--- DATA FOR ANALYSIS Enclosed Below ---

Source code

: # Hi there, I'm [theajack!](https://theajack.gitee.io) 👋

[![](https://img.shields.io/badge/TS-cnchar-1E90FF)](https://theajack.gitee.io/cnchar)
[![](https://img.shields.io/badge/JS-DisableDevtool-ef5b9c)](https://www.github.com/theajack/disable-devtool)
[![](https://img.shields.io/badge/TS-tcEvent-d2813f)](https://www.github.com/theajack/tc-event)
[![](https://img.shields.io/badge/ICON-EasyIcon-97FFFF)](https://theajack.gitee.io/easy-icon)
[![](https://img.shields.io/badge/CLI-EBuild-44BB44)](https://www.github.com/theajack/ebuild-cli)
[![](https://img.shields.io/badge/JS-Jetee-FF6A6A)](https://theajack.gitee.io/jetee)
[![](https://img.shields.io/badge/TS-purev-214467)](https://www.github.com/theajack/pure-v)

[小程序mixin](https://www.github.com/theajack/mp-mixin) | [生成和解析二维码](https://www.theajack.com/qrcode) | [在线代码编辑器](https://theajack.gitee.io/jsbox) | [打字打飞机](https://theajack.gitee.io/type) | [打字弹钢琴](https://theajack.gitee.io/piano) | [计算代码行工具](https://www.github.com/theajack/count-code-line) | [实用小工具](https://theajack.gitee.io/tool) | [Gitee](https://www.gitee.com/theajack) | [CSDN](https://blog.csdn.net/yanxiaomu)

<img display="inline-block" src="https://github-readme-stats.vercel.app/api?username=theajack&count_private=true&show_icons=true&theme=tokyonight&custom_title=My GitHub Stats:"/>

--- End of Enclosed DATA FOR ANALYSIS ---

▶ PROBLEM DESCRIPTION:
Return only the number of lines in the data above that hold the word "code".

▶ RESULT:
2